This time of year

The air is colder, the leaves have fallen and my heart is especially tender. This time of year is about letting go and going within as winter is coming in the northland. My mood is reflecting that it seems. I find myself holding deep grief and gratitude together in this human heart in ways that surprise me.

Tomorrow I am releasing a new single, the first in three over years since James, my son, passed. It is called Ashes and Tears and the song’s lyrics were a collaborative effort with a college classmate, Brett Norgaard. Brett’s son Bjorn died tragecially at the age of 23 some years ago. When he learned of my son Jame’s passing in December 2022 he reached out to listen to stories of James and to share with me about Bjorn. Brett is a poet and asked if I would be interested in collaborating on a song. He sent me a verse that described the release of his son’s ashes at the place where he passed cross country skiing, and how the ashes and family tears mixed at that moment. I went on to add our own experience releasing ashes. Then we asked one another what are we curious about now that they are in spirit. We are curious about our children’s experience now that they are in spirit and if the same adventures they loved as young men still thrill them.

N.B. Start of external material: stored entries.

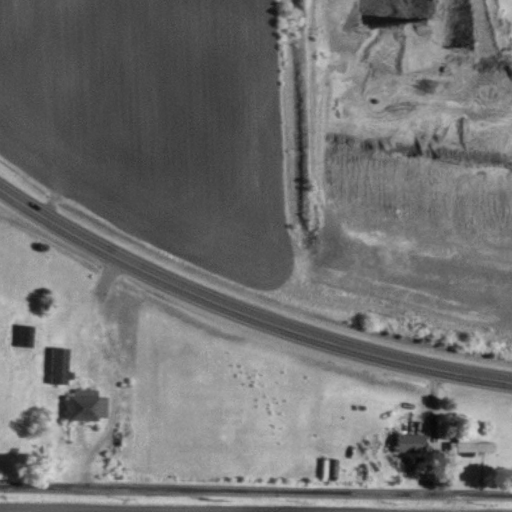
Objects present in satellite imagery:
road: (245, 313)
building: (18, 335)
building: (53, 364)
road: (105, 373)
building: (79, 406)
road: (429, 429)
building: (401, 442)
building: (453, 444)
road: (255, 489)
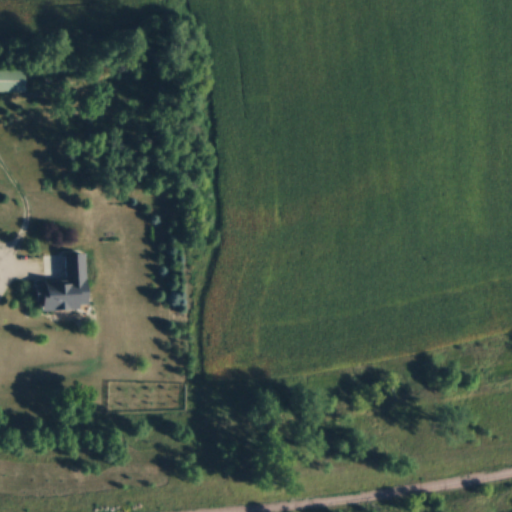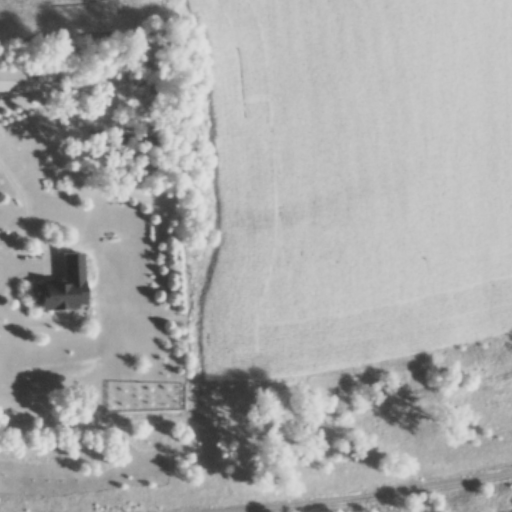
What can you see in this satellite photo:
building: (13, 83)
building: (68, 289)
railway: (374, 497)
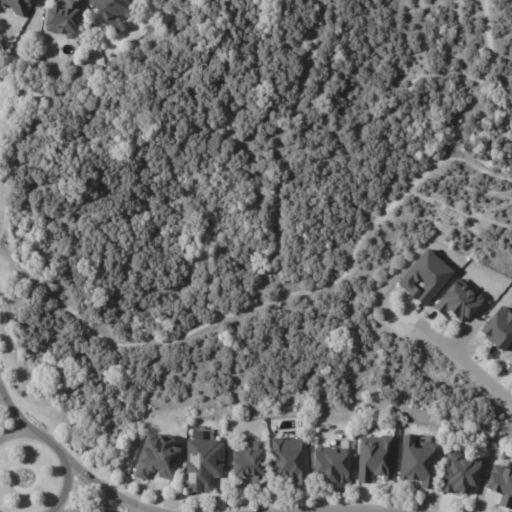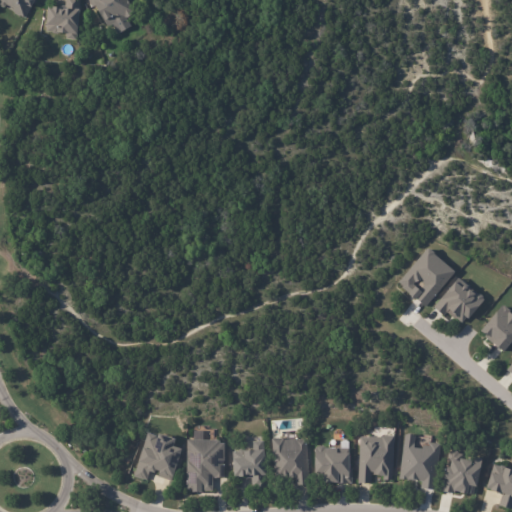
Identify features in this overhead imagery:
building: (17, 5)
building: (18, 6)
building: (111, 10)
building: (113, 11)
building: (63, 19)
building: (67, 20)
building: (425, 275)
building: (424, 277)
building: (458, 300)
road: (243, 312)
building: (498, 328)
road: (459, 356)
building: (509, 368)
road: (14, 413)
road: (59, 451)
building: (156, 456)
building: (157, 456)
building: (374, 457)
building: (375, 457)
building: (289, 459)
building: (290, 459)
building: (204, 462)
building: (418, 462)
building: (203, 463)
building: (250, 463)
building: (419, 463)
building: (250, 464)
building: (330, 464)
building: (332, 464)
building: (460, 473)
building: (460, 473)
building: (501, 483)
building: (500, 484)
road: (99, 485)
road: (219, 496)
road: (156, 497)
road: (340, 498)
road: (362, 498)
road: (242, 499)
road: (301, 500)
road: (424, 502)
road: (443, 503)
road: (486, 505)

Ashes and Tears is a song that is shared with the intent of providing hope and allowing other parents to know they are not alone in the grief journey. As much as I am experiencing this an everchanging process, it is also complicated.

As my family approaches the three year mark without James in our physical circle, I am continuing to breathe through the days with intention. I cannot say it is easier to cope now, but it does feel different. It is ever changing, sometimes in the moment to be honest. I can feel his presence closely one moment and then find myself in the next moment surving a tremendous wave of sorrow. May music be the medicine to heal us.